Hubble space telescope astronomers Wednesday unveiled a view of a galaxy that took shape within 480 million years of the Big Bang, offering a glimpse of the universe as it gave birth to its first stars.
Galaxies are the vast archipelagoes of stars filling space, such as our own spiral-shaped Milky Way galaxy. The new "UDFj-39546284" galaxy is the most distant and ancient one yet spotted by astronomers.

Roughly 10 times smaller than the Milky Way galaxy, the new star-packed discovery confirms that a period of rapid star-birth unfolded in the era after the Big Bang, which took place about 13.75 billion years ago.

"The nighttime sky would have looked very different then," says study lead author Rychard Bouwens of the University of California Santa Cruz.
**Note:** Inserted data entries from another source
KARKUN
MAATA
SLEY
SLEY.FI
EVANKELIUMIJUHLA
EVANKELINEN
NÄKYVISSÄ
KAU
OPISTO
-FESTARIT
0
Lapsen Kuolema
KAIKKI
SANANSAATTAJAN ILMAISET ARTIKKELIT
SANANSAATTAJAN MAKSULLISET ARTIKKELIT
Massive blue stars created by dense clouds of hydrogen gas would have been born and died within millions of years' time, quick by cosmic standards, their death blasts filling space with charged, radioactive particles. "Probably, it wouldn't have been a very healthy time for life, if planets even existed then," Bouwens adds.

The report, in this week's edition of the journal Nature, shows stars formed in the galaxy at a rate 10 times slower than they did in galaxies only slightly older, ones dating to about 700 million years after the Big Bang. Those galaxies themselves were much busier star factories than today's comparatively quiet ones.
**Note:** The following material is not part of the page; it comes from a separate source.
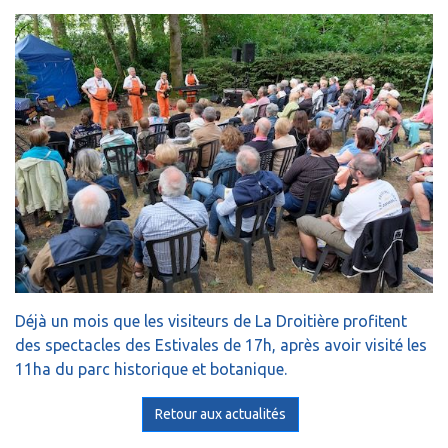
Déjà un mois que les visiteurs de La Droitière profitent
des spectacles des Estivales de 17h, après avoir visité les
11ha du parc historique et botanique.
Retour aux actualités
Newly installed instruments aboard the Hubble space telescope, 30 times more sensitive than their predecessors, allowed astronomers to peer deeply into space to find the galaxy, one of 6,000 contained in a "deep-field" view collected over 100 hours of telescope viewing time. "We have pushed Hubble about as far back as it can go," Bouwens adds.

"Just as archaeologists sift through deeper layers of sand to uncover the past, cosmologists use large telescopes and sensitive detectors to study galaxies at ever greater distances from Earth," says Naveen Reddy of the National Optical Astronomy Observatory in Tucson, in a commentary on the study. Because the speed of light, 5.9 trillion miles per year, is finite, he notes, looking at more and more distant stars allows astronomers to "peer farther back in time."

Discovery of UDFj-39546284, Reddy adds, "paves the way for a bright future in studying faint and distant galaxies." A better look at the era of the first stars will most likely come from NASA's troubled James Webb Space Telescope, which the space agency announced late last year was about $1.5 billion over budget, pointing to a total cost of $6.5 billion and a 2015 launch.

Once launched, the bigger mirrors and near-infrared spectrum sensitivity of the James Webb Space Telescope should allow a full survey of the first galaxies, now established as ripe for observation by Hubble's latest discovery.